In 2009, US smokers were hit with a federal tobacco tax increase of 62 cents per pack. That came on top of Minnesota's health impact fee of 75 cents per pack, which started in the summer of 2005. Based on fallout from the previous tax hikes, Ehlinger estimates that if Dayton's proposed increase becomes law, 25,000 young people will opt not to start smoking and that about 2 percent of adult smokers will quit.

Ehlinger said the real budget impact of making cigarettes more expensive will come years down the road in the form of lower health care costs.

"We want people to start quitting and we also want to keep people from starting to smoke," Ehlinger said. "The impact of this on the health of the state will have a huge economic benefit that far outweighs the income that we're going to get from the taxes."

Cigarette taxes
A bright neon-green urges customers to speak out against proposals to raise cigarette taxes in Minnesota by between $.94 cents and $1.60 per pack.
MPR Photo/Mark Zdechlik

David Sutton, a spokesman for Phillip Morris' parent company, Altria, said Minnesota smokers already pay more than their fair share of taxes.
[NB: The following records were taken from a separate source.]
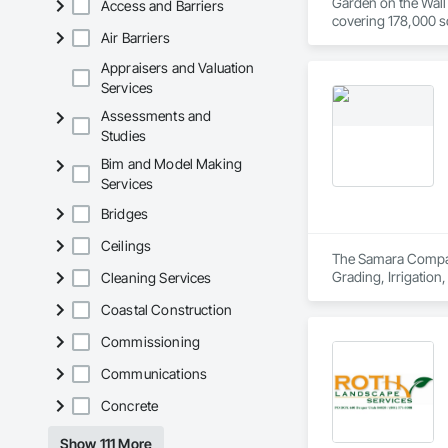
Garden on the Wall 
Access and Barriers
covering 178,000 sq
Air Barriers
Appraisers and Valuation
Services
Assessments and
Studies
Bim and Model Making
Services
Bridges
Ceilings
The Samara Company 
Grading, Irrigation
Cleaning Services
Coastal Construction
Commissioning
Communications
Concrete
Show 111 More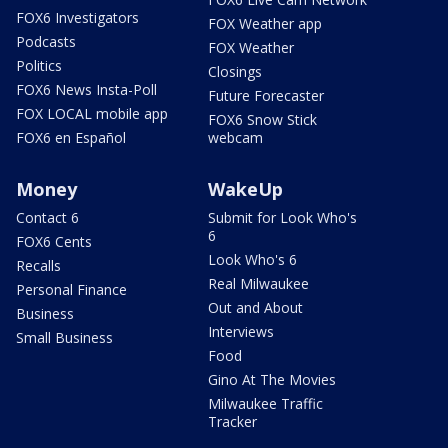
FOX6 Investigators
FOX Weather app
Podcasts
FOX Weather
Politics
Closings
FOX6 News Insta-Poll
Future Forecaster
FOX LOCAL mobile app
FOX6 Snow Stick
FOX6 en Español
webcam
Money
WakeUp
Contact 6
Submit for Look Who's
6
FOX6 Cents
Look Who's 6
Recalls
Real Milwaukee
Personal Finance
Out and About
Business
Interviews
Small Business
Food
Gino At The Movies
Milwaukee Traffic
Tracker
He said dramatic increases could put cigarette tax collections in jeopardy.

"When large increases like Minnesota's that's being proposed comes into effect, it comes with a whole host of problems," Sutton said.

Not the least of which, he said, could be the smuggling of less expensive cigarettes into Minnesota from neighboring states.

"And a lot of times this is organized crime, and sometimes it's crime syndicates and other times its even more significant types of terrorist-related crime," Sutton said.

A spokeswoman for the governor said Dayton believes making cigarettes more expensive will reduce smoking without increasing crime.

Cigarettes in Minnesota currently cost much less than in Wisconsin. Dayton's proposal would push up the price of a pack to a penny more than the Badger state. Cigarettes would cost significantly less than in the Dakotas and Iowa.